(Supplied material Opens)
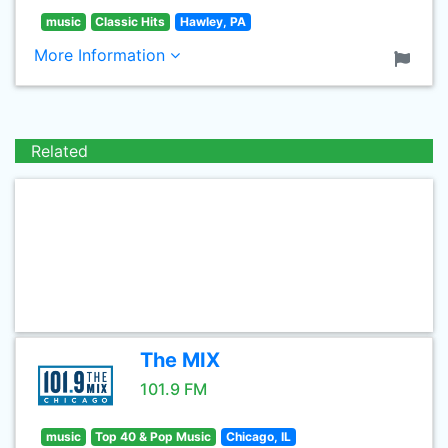
music
Classic Hits
Hawley, PA
More Information
Related
The MIX
101.9 FM
music
Top 40 & Pop Music
Chicago, IL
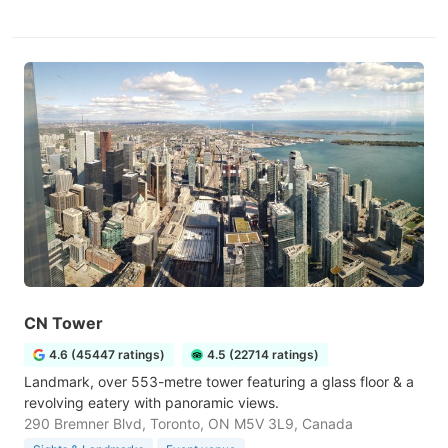
CN Tower
4.6 (45447 ratings)
4.5 (22714 ratings)
Landmark, over 553-metre tower featuring a glass floor & a
revolving eatery with panoramic views.
290 Bremner Blvd, Toronto, ON M5V 3L9, Canada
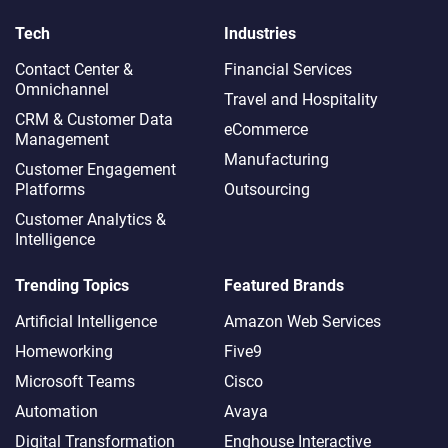
Tech
Industries
Contact Center &
Financial Services
Omnichannel​
Travel and Hospitality
CRM & Customer Data
eCommerce
Management
Manufacturing
Customer Engagement
Platforms
Outsourcing
Customer Analytics &
Intelligence
Trending Topics
Featured Brands
Artificial Intelligence
Amazon Web Services
Homeworking
Five9
Microsoft Teams
Cisco
Automation
Avaya
Digital Transformation
Enghouse Interactive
(Supplied material Closes)
Brief: Reproduce every line of text in the data above, word for word and in the same order, and leave the pictures out.

Result of this task:
music
Classic Hits
Hawley, PA
More Information
Related
The MIX
101.9 FM
music
Top 40 & Pop Music
Chicago, IL
CN Tower
4.6 (45447 ratings)
4.5 (22714 ratings)
Landmark, over 553-metre tower featuring a glass floor & a
revolving eatery with panoramic views.
290 Bremner Blvd, Toronto, ON M5V 3L9, Canada
Tech
Industries
Contact Center &
Financial Services
Omnichannel​
Travel and Hospitality
CRM & Customer Data
eCommerce
Management
Manufacturing
Customer Engagement
Platforms
Outsourcing
Customer Analytics &
Intelligence
Trending Topics
Featured Brands
Artificial Intelligence
Amazon Web Services
Homeworking
Five9
Microsoft Teams
Cisco
Automation
Avaya
Digital Transformation
Enghouse Interactive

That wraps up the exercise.